The practice-based approach which was used in this study shows that attitudes towards vaccination are positive. But particular attention needs to be given to offering vaccinations especially to the elderly population. It can be assumed that the delegation of tasks such as vaccination management from physician to practice assistants could increase the immunization rate in this population group.
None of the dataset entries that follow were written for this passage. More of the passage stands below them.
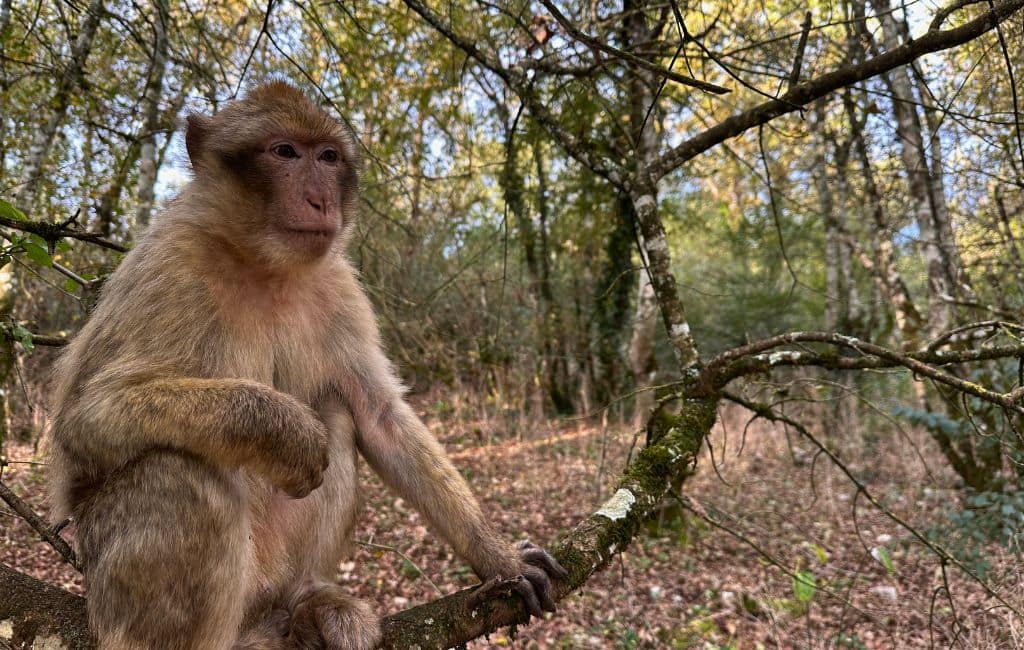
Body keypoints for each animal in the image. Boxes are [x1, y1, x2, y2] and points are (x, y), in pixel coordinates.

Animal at [47, 81, 567, 650]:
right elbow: (85, 419)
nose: (321, 200)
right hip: (116, 589)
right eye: (285, 152)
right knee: (178, 469)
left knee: (337, 412)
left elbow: (379, 417)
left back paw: (308, 604)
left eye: (328, 157)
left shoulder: (340, 287)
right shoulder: (168, 264)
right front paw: (282, 428)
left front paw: (498, 558)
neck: (266, 266)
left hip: (271, 574)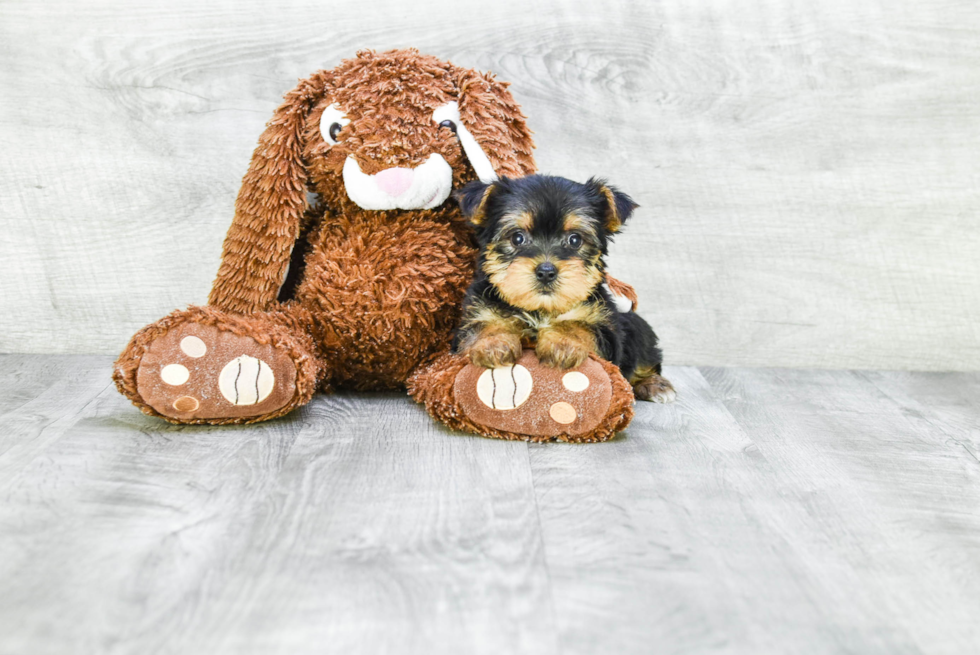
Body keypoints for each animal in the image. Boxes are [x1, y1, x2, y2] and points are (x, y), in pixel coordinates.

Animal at [452, 174, 672, 402]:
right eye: (517, 237)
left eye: (575, 239)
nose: (546, 271)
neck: (541, 309)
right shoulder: (476, 312)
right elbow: (483, 324)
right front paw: (493, 342)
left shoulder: (607, 332)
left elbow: (579, 325)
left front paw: (563, 344)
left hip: (638, 330)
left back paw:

Under consideration of some limitations a vaccination campaign might be helpful to improve the situation of low immunization rates in primary care settings and could be of high relevance on a regional level.

Abbreviations

DEGS1, German Health Interview and Examination Survey for Adults; GP, General Practitioner; GVAP, Global Vaccine Action Plan; KV, Association of Statutory Health Insurance Physicians; SH, Schleswig-Holstein; STIKO, Standing Committee on Vaccination; Tdap, tetanus, diphtheria, pertussis; WHO, World Health Organization.

Acknowledgments

The authors would like to thank Thomas Frohberg from KVSH for providing the health insurance claims data and the Native speakers Andrea Strathausen and Michael Bauer for reviewing the manuscript.

The study was funded by Ärztegenossenschaft Nord eG.

Author contributions

All authors contributed toward data analysis, drafting and revising the paper, gave final approval of the version to be published and agree to be accountable for all aspects of the work.

Disclosure

SCG was an employee of HANN GmbH. JS reports grants from Ärztegenossenschaft Nord eG, during the conduct of the study. SCG reports that Ärztegenossenschaft Nord eG received payment from Pfizer Deutschland for their services, to plan and carry out vaccination studies. Pfizer didn’t have any access to study design, data monitoring, statistical analysis and manuscript preparation. KG reports grants from Ärztegenossenschaft Nord eG during the conduct of the study. The authors report no other conflicts of interest in this work.